Compute inverse IRF from FRF impact testing

Question

I have a measured FRF by impact testing and I have computed the IRF by ifft(). Now I want to compute the inverse IRF. I have read many posts in this forum about inverting FIR filters. As far as I understood, I must check where are my poles and zeros to see if my inverted FIR filter will be causal and stable. My initial idea was just inverting my FRF and computing again the corresponding IRF (inverse) by ifft(). Then, my poles become zeros and vice versa. When I do this I see that the inverse looks non-causal and quite noisy. Therefore, I want to check the zeros and poles. Here comes my first question:

1. How do you compute the zplot in Matlab from an FIR filter coming from a measurement?

My second question:

2. In this thread (https://www.dsprelated.com/showthread/comp.dsp/24411-1.php) I read that the inverted FIR filter might be longer (answer from Patrick Gaydecki). Why?

My third question, related to the second question:

3. Somewhere else I read that my inverted FIR might become an IIR. Is that true? And Why? Maybe that's why my inverted FIR becomes "longer".

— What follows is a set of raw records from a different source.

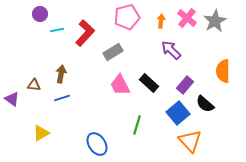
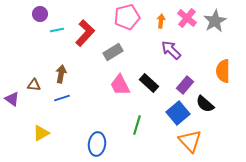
blue ellipse: rotated 40 degrees clockwise
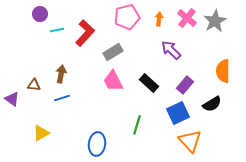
orange arrow: moved 2 px left, 2 px up
pink trapezoid: moved 7 px left, 4 px up
black semicircle: moved 7 px right; rotated 72 degrees counterclockwise
blue square: rotated 15 degrees clockwise
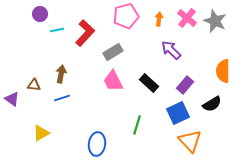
pink pentagon: moved 1 px left, 1 px up
gray star: rotated 20 degrees counterclockwise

I know there are other methods to compute the inverse FIR, (e.g. LMS inverse), but I want to try this method first.

Thank you in advance for your answers :)

Answer 1

When I do this I see that the inverse looks non-causal and quite noisy.

That's very common for a measured frequency responses unless you have very good signal to noise ratio at ALL frequencies including DC and Nyquist, which is rarely the case. If there are areas where $X(f)$ is small, the inverse is very large and that typically amplifies the noise at these frequencies a lot and that dominates the impulse response

How do you compute the zplot in Matlab from an FIR filter

An FIR filter has all poles at $z=0$. The zeros are simply the root of the filter coefficients. Let's look at a simple example, an FIR filter with the taps h = [1 .75 .5 .25];

The zeros are the simply roots of the coefficient polynomial, i.e.

>> h = [1 0.75 .5 0.25];
filZeros = roots(h)
filZeros =
     -0.60583 +          0i
    -0.072085 +    0.63833i
    -0.072085 -    0.63833i

The transfer function is

$$H(z) = \frac{h_0+h_1z^{-1}+h_2z^{-2}+h_3z^{-3}}{1} $$

And the inverse is simply

$$G(z) = H^{-1}(z) = \frac{1}{h_0+h_1z^{-1}+h_2z^{-2}+h_3z^{-3}} $$

This is an IIR filter with only poles (i.e. all the zeros at $z = 0$) a so-called allpole filter. So yes, the inverse of an FIR is an all-pole IIR and will always be "longer".

This may or may not be stable. If the zeros of the original FIR are all inside the unit circle, than the poles of the inverse will be too and hence the inverse is stable. In this case both filters are minimum phase.

How do you compute the zplot in Matlab from an FIR filter coming from a measurement?

Here is where things get tricky. Unfortunately, calculating the roots of a polynomial is numerically difficult and prone to large errors especially if the order is large and/or there is some noise (as there is on all real world measurement).

There are couple of techniques to try

1. If the system you are measuring isn't minimum phase, add some bulk delay to the inverse to make it causal
2. Try to "repair" the bad SNR spots in the frequency response by interpolation, extrapolation and or suitable smoothing
3. Try least square error solutions in the time domain.
4. Use general purpose IIR fitters in the frequency domain to get an approximation of the inverse with a limited amount of poles.